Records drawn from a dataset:
◆ ◆ ◆
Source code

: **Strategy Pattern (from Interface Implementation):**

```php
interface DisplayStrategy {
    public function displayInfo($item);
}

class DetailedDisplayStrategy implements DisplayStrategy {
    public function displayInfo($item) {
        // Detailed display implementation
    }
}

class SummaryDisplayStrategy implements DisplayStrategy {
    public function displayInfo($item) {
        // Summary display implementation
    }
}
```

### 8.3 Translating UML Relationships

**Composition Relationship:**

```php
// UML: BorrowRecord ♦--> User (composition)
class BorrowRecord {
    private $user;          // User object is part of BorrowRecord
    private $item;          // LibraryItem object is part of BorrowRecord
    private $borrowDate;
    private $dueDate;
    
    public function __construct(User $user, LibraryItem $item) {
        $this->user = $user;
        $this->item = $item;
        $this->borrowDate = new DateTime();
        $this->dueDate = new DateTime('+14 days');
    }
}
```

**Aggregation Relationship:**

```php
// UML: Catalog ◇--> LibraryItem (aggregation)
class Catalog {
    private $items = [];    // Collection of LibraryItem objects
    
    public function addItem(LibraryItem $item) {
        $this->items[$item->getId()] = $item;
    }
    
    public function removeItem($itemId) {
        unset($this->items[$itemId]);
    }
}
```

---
◆ ◆ ◆
**What is expected**
Each entry is to be retyped precisely as it stands.

**Your response**
Source code

: **Strategy Pattern (from Interface Implementation):**

```php
interface DisplayStrategy {
    public function displayInfo($item);
}

class DetailedDisplayStrategy implements DisplayStrategy {
    public function displayInfo($item) {
        // Detailed display implementation
    }
}

class SummaryDisplayStrategy implements DisplayStrategy {
    public function displayInfo($item) {
        // Summary display implementation
    }
}
```

### 8.3 Translating UML Relationships

**Composition Relationship:**

```php
// UML: BorrowRecord ♦--> User (composition)
class BorrowRecord {
    private $user;          // User object is part of BorrowRecord
    private $item;          // LibraryItem object is part of BorrowRecord
    private $borrowDate;
    private $dueDate;
    
    public function __construct(User $user, LibraryItem $item) {
        $this->user = $user;
        $this->item = $item;
        $this->borrowDate = new DateTime();
        $this->dueDate = new DateTime('+14 days');
    }
}
```

**Aggregation Relationship:**

```php
// UML: Catalog ◇--> LibraryItem (aggregation)
class Catalog {
    private $items = [];    // Collection of LibraryItem objects
    
    public function addItem(LibraryItem $item) {
        $this->items[$item->getId()] = $item;
    }
    
    public function removeItem($itemId) {
        unset($this->items[$itemId]);
    }
}
```

---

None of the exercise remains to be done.